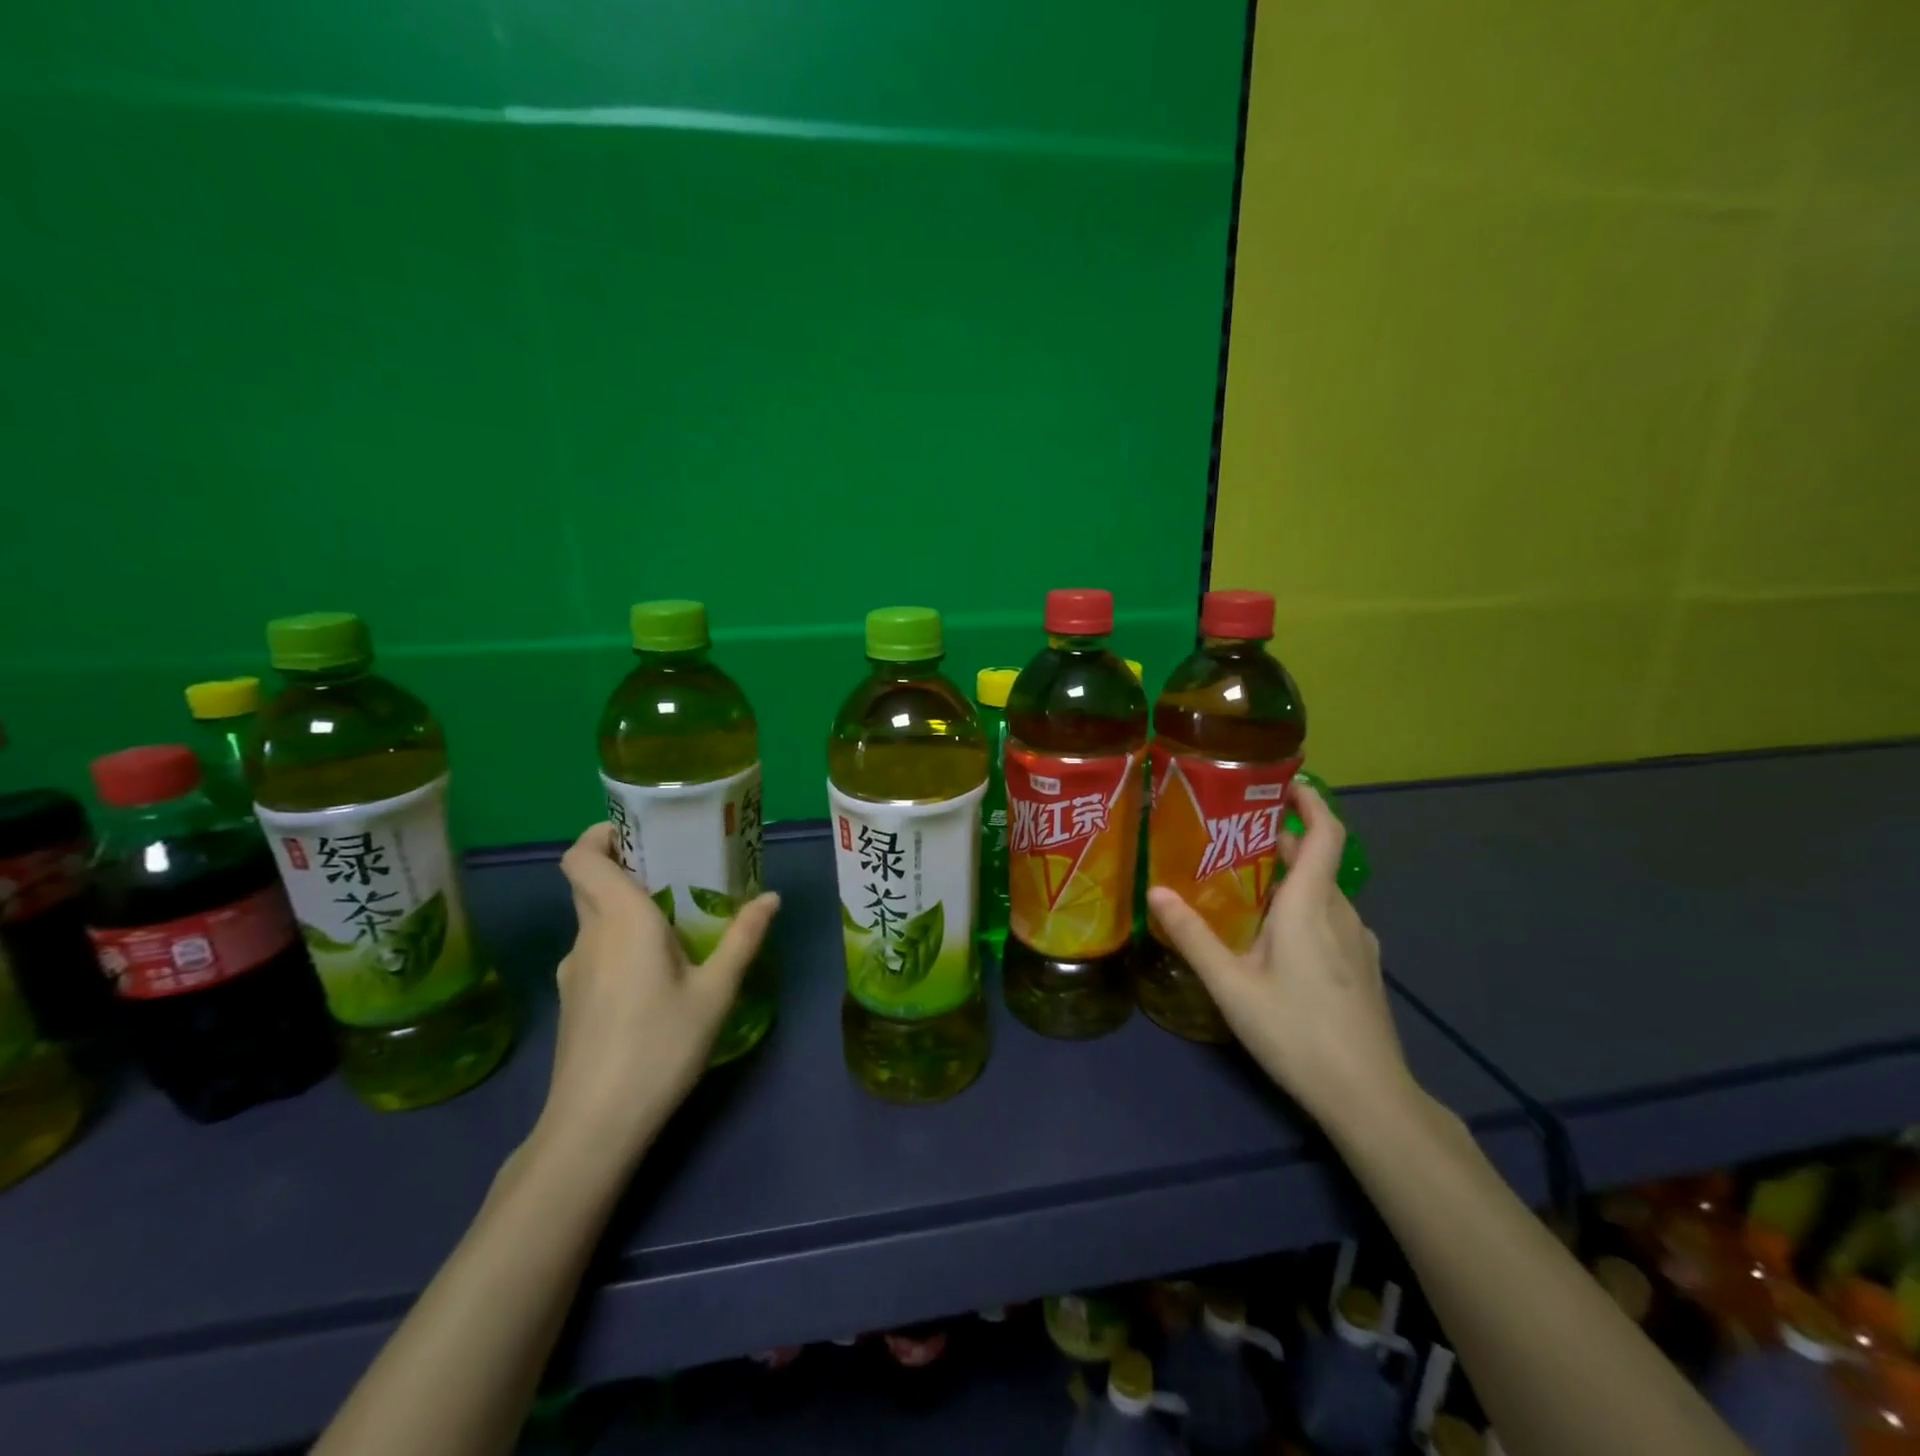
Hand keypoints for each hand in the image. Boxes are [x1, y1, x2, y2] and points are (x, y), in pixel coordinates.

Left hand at [536, 823, 779, 1162]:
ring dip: (625, 906)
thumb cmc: (660, 1046)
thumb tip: (772, 898)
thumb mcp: (715, 992)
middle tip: (675, 868)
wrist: (594, 1126)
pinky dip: (619, 941)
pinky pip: (595, 950)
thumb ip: (743, 939)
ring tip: (675, 920)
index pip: (580, 858)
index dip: (598, 835)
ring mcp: (573, 971)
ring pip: (593, 919)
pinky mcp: (572, 1000)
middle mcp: (589, 936)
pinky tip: (656, 970)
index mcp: (620, 920)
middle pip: (588, 883)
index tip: (636, 831)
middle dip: (625, 866)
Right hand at [1146, 782, 1413, 1131]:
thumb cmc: (1297, 1032)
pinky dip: (1302, 907)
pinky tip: (1274, 937)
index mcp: (1311, 905)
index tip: (1282, 782)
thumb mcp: (1231, 985)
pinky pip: (1330, 918)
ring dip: (1288, 877)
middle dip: (1279, 840)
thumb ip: (1193, 936)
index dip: (1311, 800)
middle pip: (1316, 860)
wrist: (1368, 1097)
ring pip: (1322, 892)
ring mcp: (1358, 942)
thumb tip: (1156, 892)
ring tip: (1243, 885)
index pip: (1325, 832)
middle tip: (1231, 838)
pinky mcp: (1362, 967)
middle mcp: (1341, 913)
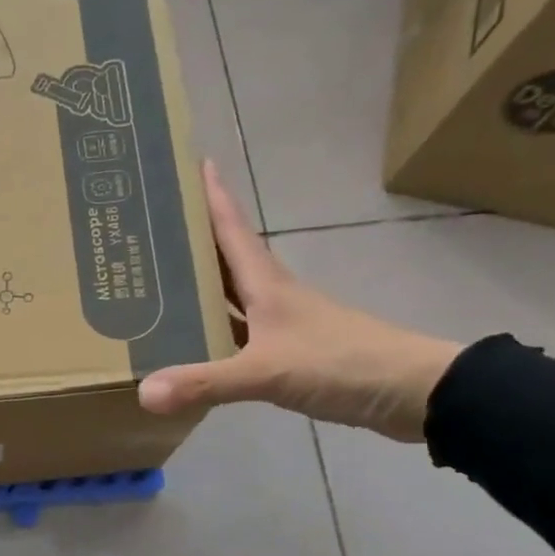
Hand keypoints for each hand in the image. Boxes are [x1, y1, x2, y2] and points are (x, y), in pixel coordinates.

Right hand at [138, 161, 462, 441]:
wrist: (410, 392)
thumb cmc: (341, 363)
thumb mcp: (268, 372)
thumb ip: (207, 381)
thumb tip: (144, 392)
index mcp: (268, 285)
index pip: (233, 229)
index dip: (213, 197)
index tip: (192, 163)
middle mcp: (273, 297)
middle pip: (227, 259)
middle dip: (194, 241)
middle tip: (151, 229)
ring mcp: (283, 326)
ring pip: (231, 298)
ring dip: (200, 288)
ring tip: (158, 284)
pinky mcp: (289, 354)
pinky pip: (238, 335)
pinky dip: (213, 333)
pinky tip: (193, 345)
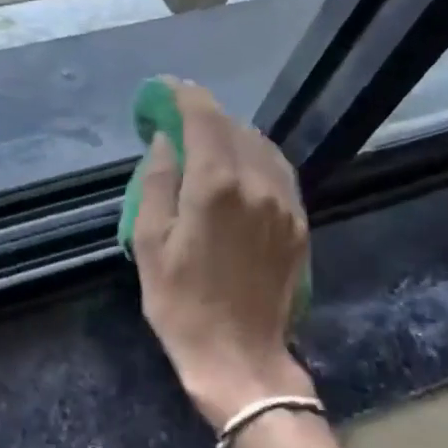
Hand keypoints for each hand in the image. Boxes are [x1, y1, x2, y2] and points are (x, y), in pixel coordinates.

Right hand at [130, 82, 313, 428]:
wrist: (240, 357)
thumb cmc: (181, 304)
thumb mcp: (150, 243)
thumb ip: (157, 182)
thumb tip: (165, 141)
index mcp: (216, 185)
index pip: (203, 117)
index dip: (182, 95)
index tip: (164, 89)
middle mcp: (258, 183)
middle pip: (233, 127)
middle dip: (204, 115)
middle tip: (176, 121)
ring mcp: (285, 203)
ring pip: (261, 146)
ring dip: (232, 135)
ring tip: (205, 143)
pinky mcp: (298, 223)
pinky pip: (278, 172)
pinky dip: (255, 158)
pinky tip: (238, 169)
• • •
== EXERCISE PROMPT ==
Copy out the data verbatim, excluding the pictures.

== OUTPUT BELOW ==
Hand keypoints for each hand in the image. Boxes are [x1, y1, x2, y2] and points are (x, y), in pixel coordinates.

Left hand at [536, 823, 779, 1162]:
ring dip: (625, 906)
thumb cmc: (660, 1046)
thumb tip: (772, 898)
thumb mcp: (715, 992)
middle tip: (675, 868)
wrist: (594, 1126)
pinky dip: (619, 941)
pinky pip: (595, 950)
thumb ip: (743, 939)
ring tip: (675, 920)
index pip: (580, 858)
index dip: (598, 835)
ring mcp: (573, 971)
ring pip: (593, 919)
pinky mcp: (572, 1000)
middle mcp: (589, 936)
pinky tip: (656, 970)
index mcp: (620, 920)
middle pip: (588, 883)
index tip: (636, 831)
middle dip: (625, 866)
Right hand at [1146, 782, 1413, 1131]:
thumb cmc: (1297, 1032)
pinky dip: (1302, 907)
pinky tip: (1274, 937)
index mcp: (1311, 905)
index tip: (1282, 782)
thumb mcp: (1231, 985)
pinky pip: (1330, 918)
ring dip: (1288, 877)
middle dip: (1279, 840)
thumb ip: (1193, 936)
index dip: (1311, 800)
middle pip: (1316, 860)
wrist: (1368, 1097)
ring pip: (1322, 892)
ring mcp: (1358, 942)
thumb tip: (1156, 892)
ring tip: (1243, 885)
index pip: (1325, 832)
middle tip: (1231, 838)
pinky mcp: (1362, 967)
middle mcp: (1341, 913)
Hand keypoints for each hand in the image. Boxes are [x1, y1, x2, y2] and points are (x, y), in pixel coordinates.

Right hand at [138, 161, 462, 441]:
wrist: (410, 392)
thumb cmc: (341, 363)
thumb mcp: (268, 372)
thumb ip: (207, 381)
thumb tip: (144, 392)
index mcp: (268, 285)
index pip: (233, 229)
index dip: (213, 197)
index tip: (192, 163)
middle mcp: (273, 297)
middle pip: (227, 259)
middle dip: (194, 241)
middle tip: (151, 229)
ring mcp: (283, 326)
ring pip: (231, 298)
ring dip: (200, 288)
ring tip: (158, 284)
pinky mcp: (289, 354)
pinky pip: (238, 335)
pinky dip: (213, 333)
pinky tip: (193, 345)
Hand keypoints for each hand in the image. Boxes are [x1, y1, x2, y2] and points are (x, y), in pixel coordinates.

Right hand at [130, 82, 313, 428]:
wrist: (240, 357)
thumb cmc: (181, 304)
thumb mcp: (150, 243)
thumb ip: (157, 182)
thumb tip: (165, 141)
index mcp: (216, 185)
index pip: (203, 117)
index dip: (182, 95)
index tip: (164, 89)
middle mcp: (258, 183)
middle pip: (233, 127)
middle dip: (204, 115)
middle tip: (176, 121)
ring mcp: (285, 203)
ring pip: (261, 146)
ring dip: (232, 135)
ring tip: (205, 143)
pinky mcp: (298, 223)
pinky pip: (278, 172)
pinky dip: (255, 158)
pinky tip: (238, 169)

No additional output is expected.